United States District Court, M.D. Florida, Tampa Division

January 7, 2020

CHRISTOPHER OWEN RYDER, Petitioner,
v.
UNITED STATES OF AMERICA, Respondent.

          ORDER

          JAMES D. WHITTEMORE UNITED STATES DISTRICT JUDGE

         BEFORE THE COURT are Petitioner Ryder's Motion Under 28 U.S.C. § 2255 to Vacate, Set Aside, or Correct Sentence (cv Dkt. 1), his memorandum in support (Id. at 14-19), the United States' response (cv Dkt. 4), and Ryder's reply (cv Dkt. 7). Upon consideration, Ryder's § 2255 motion is DENIED as time barred.

         PROCEDURAL BACKGROUND

         In 1995, Ryder pleaded guilty to bank robbery, possession of a firearm in furtherance of a crime of violence, and carjacking. (cr Dkt. 41). He was sentenced to 354 months in prison and 60 months of supervised release. (cr Dkt. 53). Ryder did not file a direct appeal.

         On April 25, 2017, Ryder signed his § 2255 motion. (cv Dkt. 1).
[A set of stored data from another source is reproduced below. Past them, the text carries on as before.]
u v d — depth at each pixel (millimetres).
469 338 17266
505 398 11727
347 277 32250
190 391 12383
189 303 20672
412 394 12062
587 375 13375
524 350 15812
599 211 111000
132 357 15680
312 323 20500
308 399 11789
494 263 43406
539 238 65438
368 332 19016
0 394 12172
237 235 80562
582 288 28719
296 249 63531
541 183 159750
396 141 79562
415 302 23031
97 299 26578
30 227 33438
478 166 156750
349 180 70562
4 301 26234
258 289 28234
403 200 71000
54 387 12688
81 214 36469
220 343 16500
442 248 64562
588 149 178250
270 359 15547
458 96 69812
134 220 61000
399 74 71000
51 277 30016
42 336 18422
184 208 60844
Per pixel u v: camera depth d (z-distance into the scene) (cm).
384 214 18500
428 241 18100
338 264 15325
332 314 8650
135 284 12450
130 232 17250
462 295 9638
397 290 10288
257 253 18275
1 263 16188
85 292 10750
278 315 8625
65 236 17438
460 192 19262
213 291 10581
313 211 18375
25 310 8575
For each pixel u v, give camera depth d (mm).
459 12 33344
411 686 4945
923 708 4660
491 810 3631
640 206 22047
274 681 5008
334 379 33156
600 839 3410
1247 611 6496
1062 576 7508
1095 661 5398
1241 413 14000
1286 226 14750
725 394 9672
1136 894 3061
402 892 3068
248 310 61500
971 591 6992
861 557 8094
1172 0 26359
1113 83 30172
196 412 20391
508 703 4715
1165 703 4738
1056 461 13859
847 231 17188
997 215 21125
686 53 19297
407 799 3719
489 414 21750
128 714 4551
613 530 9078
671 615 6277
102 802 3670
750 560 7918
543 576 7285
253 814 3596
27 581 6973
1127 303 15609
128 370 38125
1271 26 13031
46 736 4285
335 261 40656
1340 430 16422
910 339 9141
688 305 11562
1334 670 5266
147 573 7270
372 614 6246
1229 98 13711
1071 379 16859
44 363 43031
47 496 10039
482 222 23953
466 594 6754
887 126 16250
He raises one ground for relief. (Id. at 4):

The federal statute requiring a consecutive mandatory minimum sentence when a drug trafficking or crime of violence involves a firearm, in violation of 18 U.S.C. § 924(c), does not preclude the judge from imposing a sentence as short as one day for the underlying[] predicate crime.
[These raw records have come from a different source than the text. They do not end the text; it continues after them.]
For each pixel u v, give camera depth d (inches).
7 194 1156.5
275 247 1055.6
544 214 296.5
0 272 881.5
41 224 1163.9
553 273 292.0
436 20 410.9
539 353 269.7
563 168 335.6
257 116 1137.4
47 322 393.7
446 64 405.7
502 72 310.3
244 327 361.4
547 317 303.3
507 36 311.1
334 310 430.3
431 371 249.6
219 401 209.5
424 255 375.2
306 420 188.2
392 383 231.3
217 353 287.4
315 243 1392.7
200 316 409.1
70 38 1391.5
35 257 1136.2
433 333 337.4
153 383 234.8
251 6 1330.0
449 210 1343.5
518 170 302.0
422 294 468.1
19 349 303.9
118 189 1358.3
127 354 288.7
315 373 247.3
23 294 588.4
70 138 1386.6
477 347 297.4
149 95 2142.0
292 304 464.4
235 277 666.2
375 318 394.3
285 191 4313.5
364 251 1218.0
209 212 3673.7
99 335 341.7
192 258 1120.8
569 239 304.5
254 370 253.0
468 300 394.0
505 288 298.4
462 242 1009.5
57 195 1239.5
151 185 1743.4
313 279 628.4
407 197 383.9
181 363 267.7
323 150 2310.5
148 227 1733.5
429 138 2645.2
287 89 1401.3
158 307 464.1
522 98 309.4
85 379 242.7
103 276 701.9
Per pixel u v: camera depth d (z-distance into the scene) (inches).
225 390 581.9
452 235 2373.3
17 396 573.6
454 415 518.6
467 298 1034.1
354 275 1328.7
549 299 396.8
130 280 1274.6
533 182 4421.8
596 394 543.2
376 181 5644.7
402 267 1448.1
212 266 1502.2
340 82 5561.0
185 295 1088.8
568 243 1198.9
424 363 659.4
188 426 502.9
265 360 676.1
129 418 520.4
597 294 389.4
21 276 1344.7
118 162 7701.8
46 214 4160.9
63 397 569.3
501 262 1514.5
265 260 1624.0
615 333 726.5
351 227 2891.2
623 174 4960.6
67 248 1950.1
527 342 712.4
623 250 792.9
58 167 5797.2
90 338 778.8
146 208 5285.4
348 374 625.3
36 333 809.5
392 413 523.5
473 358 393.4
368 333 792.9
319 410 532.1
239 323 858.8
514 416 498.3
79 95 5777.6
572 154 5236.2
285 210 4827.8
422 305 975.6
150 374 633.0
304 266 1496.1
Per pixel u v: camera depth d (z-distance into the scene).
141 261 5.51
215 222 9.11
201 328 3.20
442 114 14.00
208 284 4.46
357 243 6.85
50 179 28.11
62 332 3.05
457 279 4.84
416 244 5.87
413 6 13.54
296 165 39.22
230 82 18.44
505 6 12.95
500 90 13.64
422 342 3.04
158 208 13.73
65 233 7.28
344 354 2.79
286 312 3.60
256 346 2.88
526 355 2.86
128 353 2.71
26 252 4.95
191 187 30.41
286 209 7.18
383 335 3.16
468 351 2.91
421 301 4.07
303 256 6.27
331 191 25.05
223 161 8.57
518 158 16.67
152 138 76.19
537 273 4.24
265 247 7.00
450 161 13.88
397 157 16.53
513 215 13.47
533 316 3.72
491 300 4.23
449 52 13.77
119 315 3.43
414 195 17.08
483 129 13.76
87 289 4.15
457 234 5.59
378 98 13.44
         The Government contends that Ryder's § 2255 motion is time barred. (cv Dkt. 4 at 3).

         DISCUSSION

         I. Timeliness

         The Antiterrorism and Effective Death Penalty Act (“AEDPA”) establishes a one-year limitation period for § 2255 motions. See Goodman v. United States, 151 F.3d 1335, 1336 (11th Cir. 1998). Specifically, § 2255 provides that the one-year limitation shall run from the latest of:

(1) the date on which the judgment of conviction becomes final;
(2) the date on which the impediment to making a motion created by governmental action in violation of the Constitution or laws of the United States is removed, if the movant was prevented from making a motion by such governmental action;
(3) the date on which the right asserted was initially recognized by the Supreme Court, if that right has been newly recognized by the Supreme Court and made retroactively applicable to cases on collateral review; or (4) the date on which the facts supporting the claim or claims presented ...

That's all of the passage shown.